(Collected data)

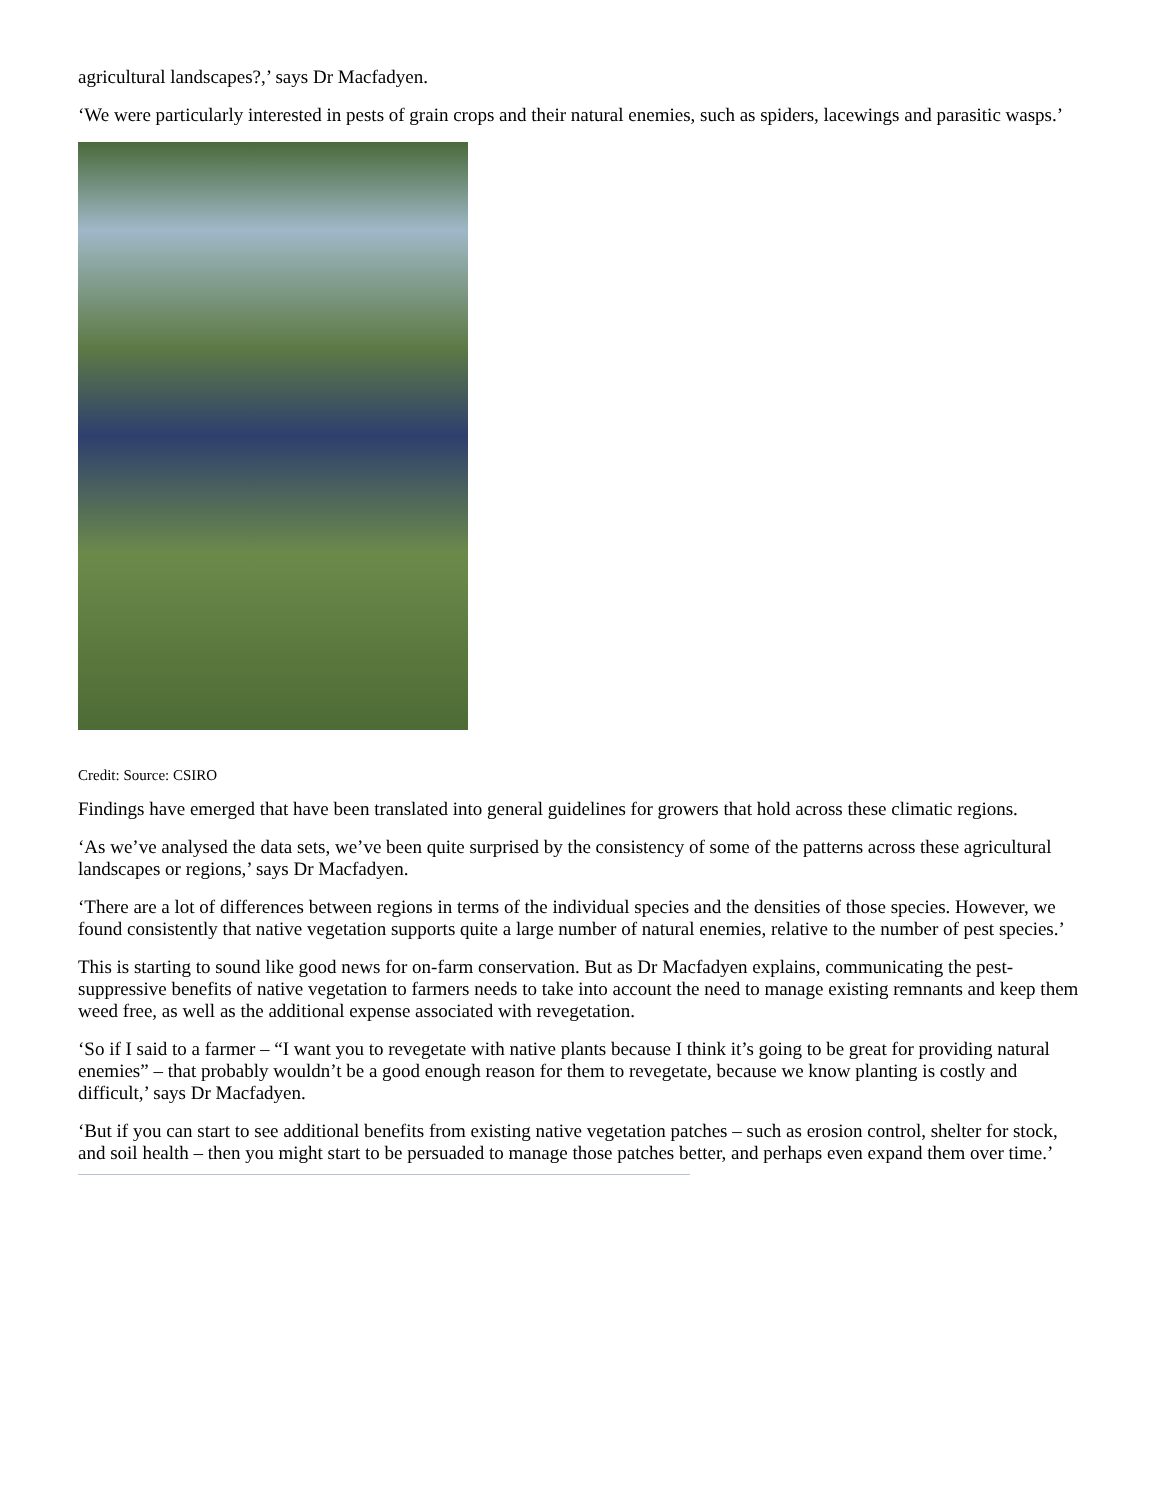agricultural landscapes?,’ says Dr Macfadyen.
‘We were particularly interested in pests of grain crops and their natural enemies, such as spiders, lacewings and parasitic wasps.’
Credit: Source: CSIRO
Findings have emerged that have been translated into general guidelines for growers that hold across these climatic regions.
‘As we’ve analysed the data sets, we’ve been quite surprised by the consistency of some of the patterns across these agricultural landscapes or regions,’ says Dr Macfadyen.
‘There are a lot of differences between regions in terms of the individual species and the densities of those species. However, we found consistently that native vegetation supports quite a large number of natural enemies, relative to the number of pest species.’
This is starting to sound like good news for on-farm conservation. But as Dr Macfadyen explains, communicating the pest-suppressive benefits of native vegetation to farmers needs to take into account the need to manage existing remnants and keep them weed free, as well as the additional expense associated with revegetation.
‘So if I said to a farmer – “I want you to revegetate with native plants because I think it’s going to be great for providing natural enemies” – that probably wouldn’t be a good enough reason for them to revegetate, because we know planting is costly and difficult,’ says Dr Macfadyen.
‘But if you can start to see additional benefits from existing native vegetation patches – such as erosion control, shelter for stock, and soil health – then you might start to be persuaded to manage those patches better, and perhaps even expand them over time.’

**WORK ORDER**
Would you print all of the entries exactly, omitting any image?

**ANSWER FOR THE TASK**
agricultural landscapes?,’ says Dr Macfadyen.
‘We were particularly interested in pests of grain crops and their natural enemies, such as spiders, lacewings and parasitic wasps.’
Credit: Source: CSIRO
Findings have emerged that have been translated into general guidelines for growers that hold across these climatic regions.
‘As we’ve analysed the data sets, we’ve been quite surprised by the consistency of some of the patterns across these agricultural landscapes or regions,’ says Dr Macfadyen.
‘There are a lot of differences between regions in terms of the individual species and the densities of those species. However, we found consistently that native vegetation supports quite a large number of natural enemies, relative to the number of pest species.’
This is starting to sound like good news for on-farm conservation. But as Dr Macfadyen explains, communicating the pest-suppressive benefits of native vegetation to farmers needs to take into account the need to manage existing remnants and keep them weed free, as well as the additional expense associated with revegetation.
‘So if I said to a farmer – “I want you to revegetate with native plants because I think it’s going to be great for providing natural enemies” – that probably wouldn’t be a good enough reason for them to revegetate, because we know planting is costly and difficult,’ says Dr Macfadyen.
‘But if you can start to see additional benefits from existing native vegetation patches – such as erosion control, shelter for stock, and soil health – then you might start to be persuaded to manage those patches better, and perhaps even expand them over time.’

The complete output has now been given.